#### [THE PROBLEM]
Which of the lines below hold the word "лотос"? Pull each of them out.

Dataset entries
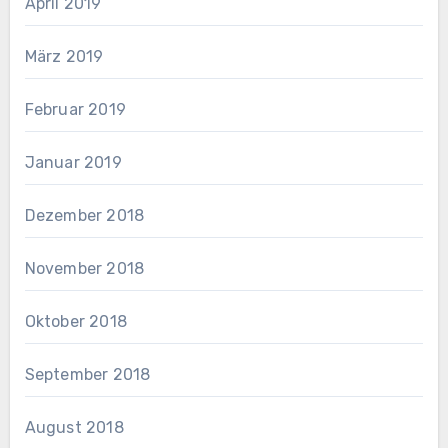
April 2019
März 2019
Februar 2019
Januar 2019
Dezember 2018
November 2018
Oktober 2018
September 2018
August 2018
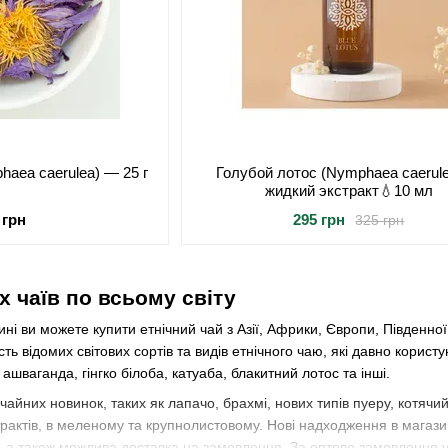
haea caerulea) — 25 г
Голубой лотос (Nymphaea caerul
жидкий экстракт💧10 мл
 грн
295 грн
325 грн
х чаїв по всьому світу
ні ви можете купити етнічний чай з Азії, Африки, Європи, Південної
сть відомих світових сортів та видів етнічного чаю, які давно корист
ашваганда, гінгко білоба, катуаба, блакитний лотос та інші.
ч чайних новинок, таких як лапачо, брахмі, нових типів пуеру, котячий 
страктів, в меленому та крупнолистовому. Нові надходження в мага
, а також можлива доставка на замовлення. За оптове замовлення у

#### [TASK RESULT]
Голубой лотос (Nymphaea caerul
ашваганда, гінгко білоба, катуаба, блакитний лотос та інші.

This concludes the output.